EXERCISE DESCRIPTION
What lines of the data below hold the string "buoy"? Copy each one out.

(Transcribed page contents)
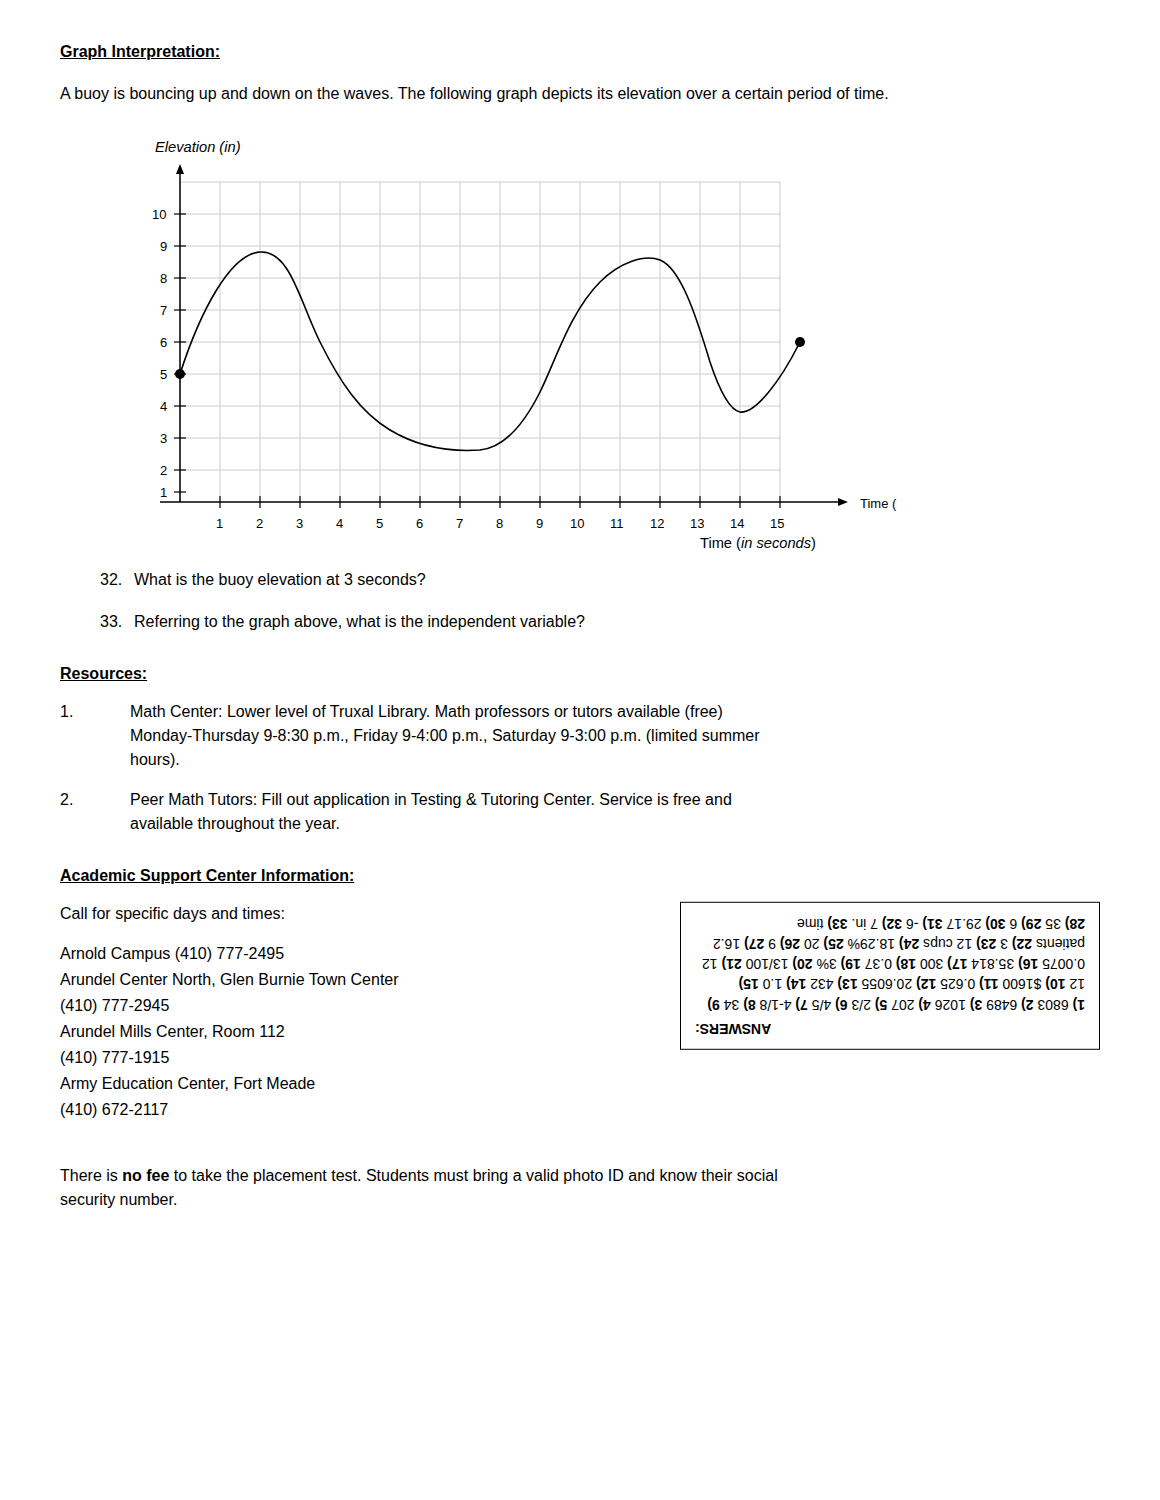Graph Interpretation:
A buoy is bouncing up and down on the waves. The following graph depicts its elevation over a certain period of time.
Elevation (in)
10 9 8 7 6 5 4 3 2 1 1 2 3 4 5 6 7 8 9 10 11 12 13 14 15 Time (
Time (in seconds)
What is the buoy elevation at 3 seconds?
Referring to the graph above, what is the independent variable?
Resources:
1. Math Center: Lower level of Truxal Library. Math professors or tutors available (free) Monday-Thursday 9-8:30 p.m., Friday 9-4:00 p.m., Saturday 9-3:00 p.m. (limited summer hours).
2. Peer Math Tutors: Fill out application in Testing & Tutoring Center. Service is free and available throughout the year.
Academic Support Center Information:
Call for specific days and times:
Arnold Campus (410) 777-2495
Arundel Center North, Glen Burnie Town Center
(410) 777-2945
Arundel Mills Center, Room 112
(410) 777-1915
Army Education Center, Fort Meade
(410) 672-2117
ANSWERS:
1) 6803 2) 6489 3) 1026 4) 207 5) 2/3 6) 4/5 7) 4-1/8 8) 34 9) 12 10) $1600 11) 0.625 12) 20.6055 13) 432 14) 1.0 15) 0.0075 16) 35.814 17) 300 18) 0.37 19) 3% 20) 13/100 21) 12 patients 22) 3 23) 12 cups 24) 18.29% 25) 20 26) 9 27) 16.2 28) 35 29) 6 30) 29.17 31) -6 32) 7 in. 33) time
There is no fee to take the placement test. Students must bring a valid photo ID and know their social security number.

* * *

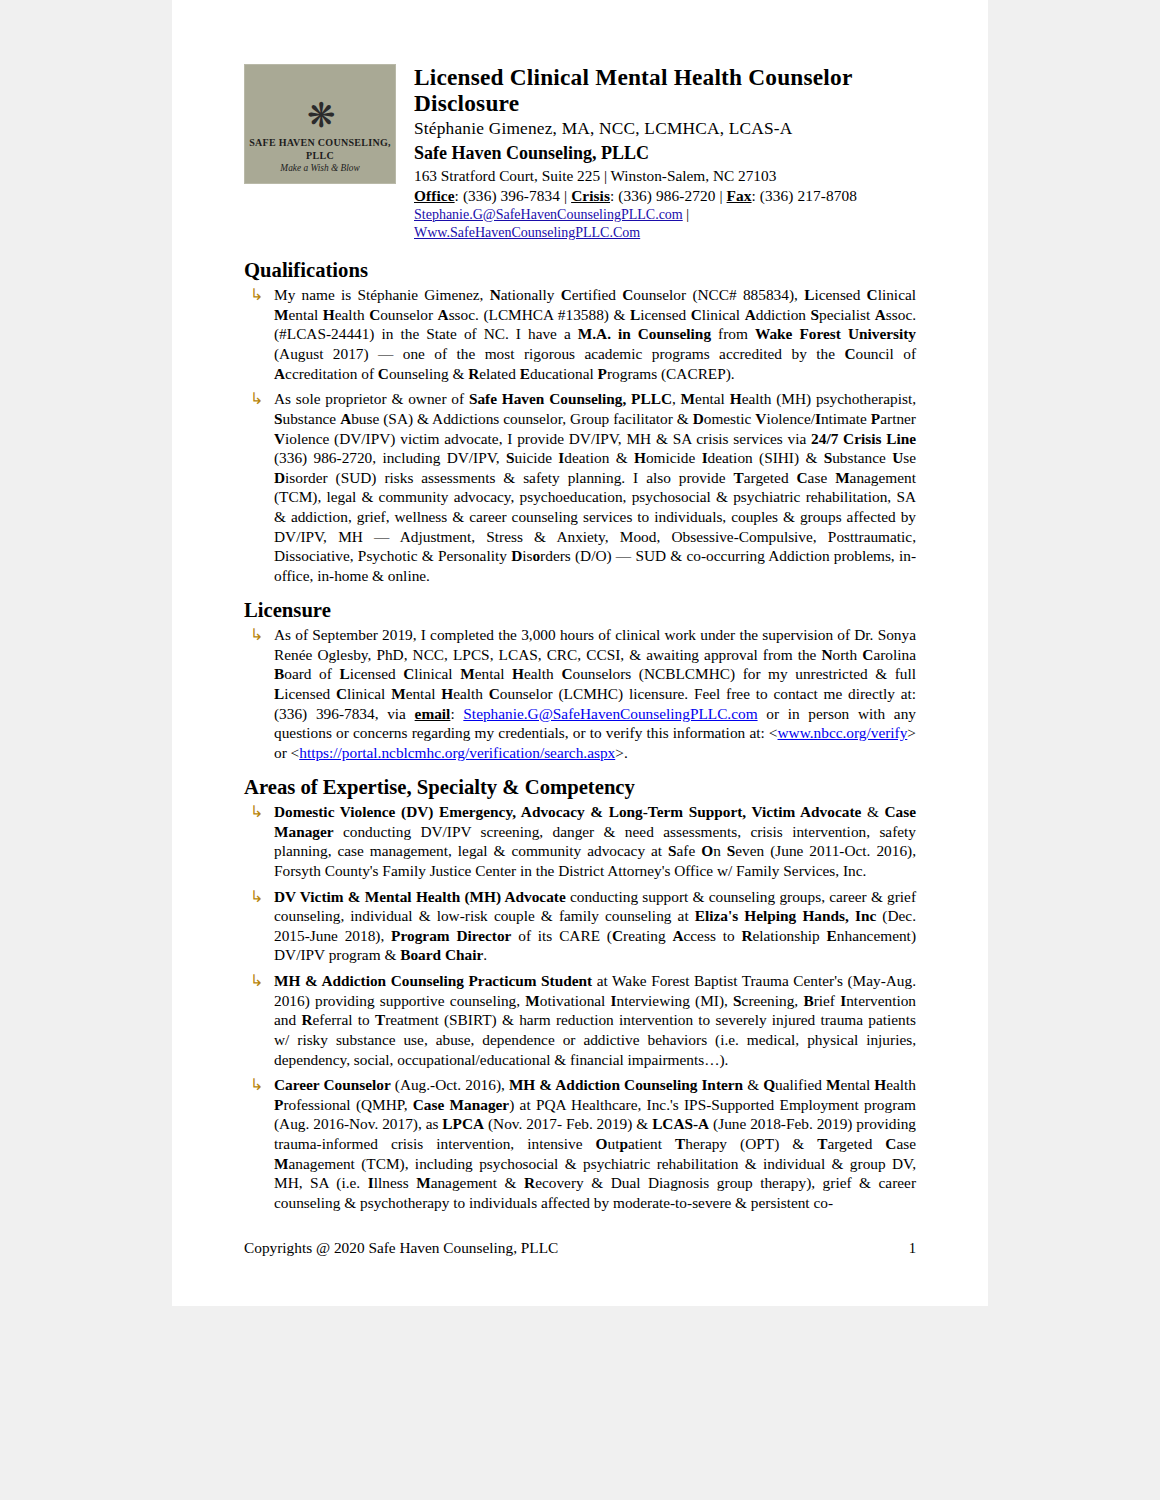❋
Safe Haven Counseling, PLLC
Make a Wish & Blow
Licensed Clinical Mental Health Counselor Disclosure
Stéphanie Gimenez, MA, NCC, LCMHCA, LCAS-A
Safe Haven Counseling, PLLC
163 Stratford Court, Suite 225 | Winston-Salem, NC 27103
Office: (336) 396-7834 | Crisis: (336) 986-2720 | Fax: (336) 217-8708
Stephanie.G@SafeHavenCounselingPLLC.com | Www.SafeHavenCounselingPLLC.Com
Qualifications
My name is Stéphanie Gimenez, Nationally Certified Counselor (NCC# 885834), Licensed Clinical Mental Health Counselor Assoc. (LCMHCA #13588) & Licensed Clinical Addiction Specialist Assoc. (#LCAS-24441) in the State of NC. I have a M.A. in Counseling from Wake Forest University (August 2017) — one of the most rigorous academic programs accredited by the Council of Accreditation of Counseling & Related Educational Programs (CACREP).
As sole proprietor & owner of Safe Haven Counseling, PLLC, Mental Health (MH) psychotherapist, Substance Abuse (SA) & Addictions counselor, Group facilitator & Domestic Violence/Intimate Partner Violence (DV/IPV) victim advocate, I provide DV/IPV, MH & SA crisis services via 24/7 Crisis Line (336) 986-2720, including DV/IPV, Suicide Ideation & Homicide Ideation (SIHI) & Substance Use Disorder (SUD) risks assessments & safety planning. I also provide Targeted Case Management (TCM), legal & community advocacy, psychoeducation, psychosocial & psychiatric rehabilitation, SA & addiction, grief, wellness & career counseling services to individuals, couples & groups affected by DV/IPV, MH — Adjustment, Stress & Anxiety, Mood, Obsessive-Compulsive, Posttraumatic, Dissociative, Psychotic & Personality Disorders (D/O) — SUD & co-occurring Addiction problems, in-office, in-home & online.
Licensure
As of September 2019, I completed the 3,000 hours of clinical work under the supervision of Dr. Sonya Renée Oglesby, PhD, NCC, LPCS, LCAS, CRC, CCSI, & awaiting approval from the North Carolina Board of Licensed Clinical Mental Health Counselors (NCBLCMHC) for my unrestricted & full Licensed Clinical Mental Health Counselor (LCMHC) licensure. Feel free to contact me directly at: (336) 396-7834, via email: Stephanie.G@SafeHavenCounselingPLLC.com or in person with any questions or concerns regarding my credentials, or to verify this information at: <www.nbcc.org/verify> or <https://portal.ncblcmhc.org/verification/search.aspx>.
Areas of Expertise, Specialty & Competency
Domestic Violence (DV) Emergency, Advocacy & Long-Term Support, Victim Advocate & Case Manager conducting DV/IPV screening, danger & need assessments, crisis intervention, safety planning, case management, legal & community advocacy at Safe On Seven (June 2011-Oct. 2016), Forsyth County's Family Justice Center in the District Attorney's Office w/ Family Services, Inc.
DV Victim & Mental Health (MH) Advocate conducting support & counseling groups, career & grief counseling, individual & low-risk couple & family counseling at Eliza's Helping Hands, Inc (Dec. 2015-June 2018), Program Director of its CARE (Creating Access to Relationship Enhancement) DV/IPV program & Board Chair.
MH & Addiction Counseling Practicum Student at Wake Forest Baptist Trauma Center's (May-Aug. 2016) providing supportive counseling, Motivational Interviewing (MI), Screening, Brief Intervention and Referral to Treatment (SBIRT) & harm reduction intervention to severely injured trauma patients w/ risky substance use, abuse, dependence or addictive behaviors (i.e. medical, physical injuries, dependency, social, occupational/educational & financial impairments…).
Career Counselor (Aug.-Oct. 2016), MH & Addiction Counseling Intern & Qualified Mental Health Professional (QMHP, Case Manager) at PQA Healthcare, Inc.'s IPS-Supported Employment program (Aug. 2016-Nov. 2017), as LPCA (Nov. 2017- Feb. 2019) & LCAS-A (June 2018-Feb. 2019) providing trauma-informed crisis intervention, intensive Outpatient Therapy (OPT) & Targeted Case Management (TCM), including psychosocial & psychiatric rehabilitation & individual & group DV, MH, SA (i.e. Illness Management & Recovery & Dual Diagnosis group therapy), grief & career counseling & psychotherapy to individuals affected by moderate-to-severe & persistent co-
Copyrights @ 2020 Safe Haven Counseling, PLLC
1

---

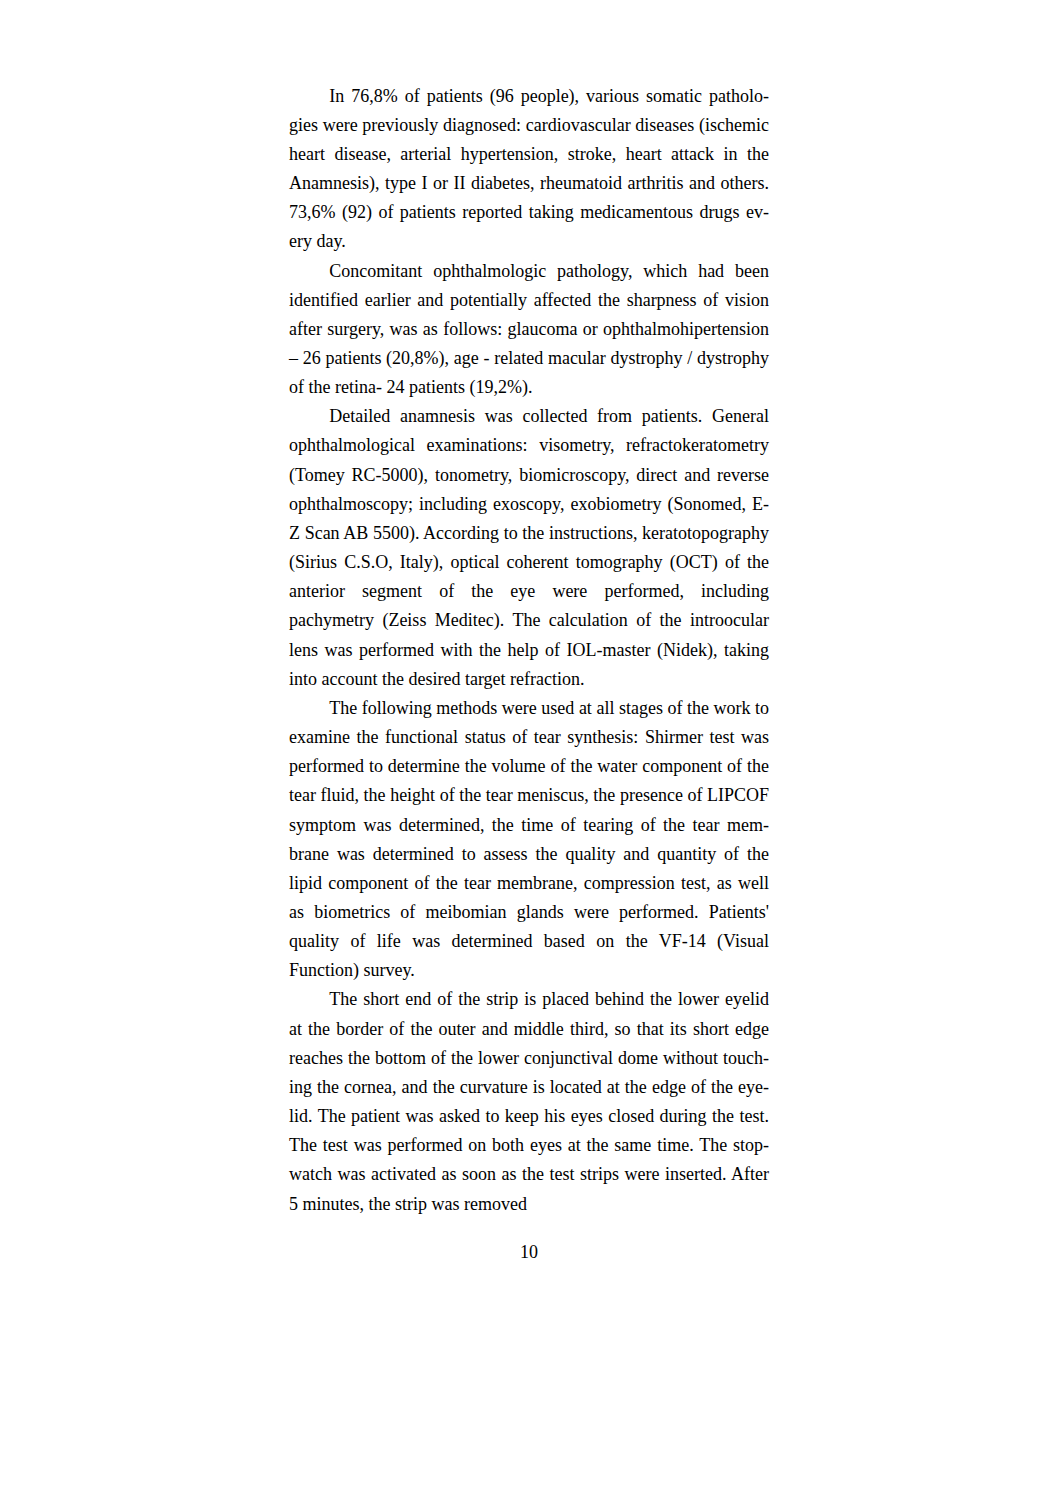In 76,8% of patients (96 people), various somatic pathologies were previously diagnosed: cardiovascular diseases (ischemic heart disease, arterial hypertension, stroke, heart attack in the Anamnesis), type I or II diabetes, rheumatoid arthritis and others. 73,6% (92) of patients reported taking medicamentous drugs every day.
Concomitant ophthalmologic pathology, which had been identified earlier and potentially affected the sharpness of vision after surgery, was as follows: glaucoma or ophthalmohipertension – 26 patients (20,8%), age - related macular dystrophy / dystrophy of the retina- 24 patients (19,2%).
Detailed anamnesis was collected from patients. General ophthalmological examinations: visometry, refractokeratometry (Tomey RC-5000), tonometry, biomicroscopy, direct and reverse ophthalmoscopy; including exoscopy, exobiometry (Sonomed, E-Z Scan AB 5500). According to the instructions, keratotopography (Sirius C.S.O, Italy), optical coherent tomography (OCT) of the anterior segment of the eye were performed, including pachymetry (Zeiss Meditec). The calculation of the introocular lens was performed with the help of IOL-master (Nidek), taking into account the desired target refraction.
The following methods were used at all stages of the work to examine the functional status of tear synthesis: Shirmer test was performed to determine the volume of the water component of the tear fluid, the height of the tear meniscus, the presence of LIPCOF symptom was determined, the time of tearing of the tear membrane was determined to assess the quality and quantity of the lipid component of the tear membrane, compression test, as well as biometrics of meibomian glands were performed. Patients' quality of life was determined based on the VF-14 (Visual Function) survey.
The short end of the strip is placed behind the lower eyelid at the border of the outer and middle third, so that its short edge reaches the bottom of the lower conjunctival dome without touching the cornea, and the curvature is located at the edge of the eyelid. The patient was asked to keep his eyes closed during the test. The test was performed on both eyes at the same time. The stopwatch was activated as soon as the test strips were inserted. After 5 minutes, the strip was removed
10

TASK ANSWER
A buoy is bouncing up and down on the waves. The following graph depicts its elevation over a certain period of time.
What is the buoy elevation at 3 seconds?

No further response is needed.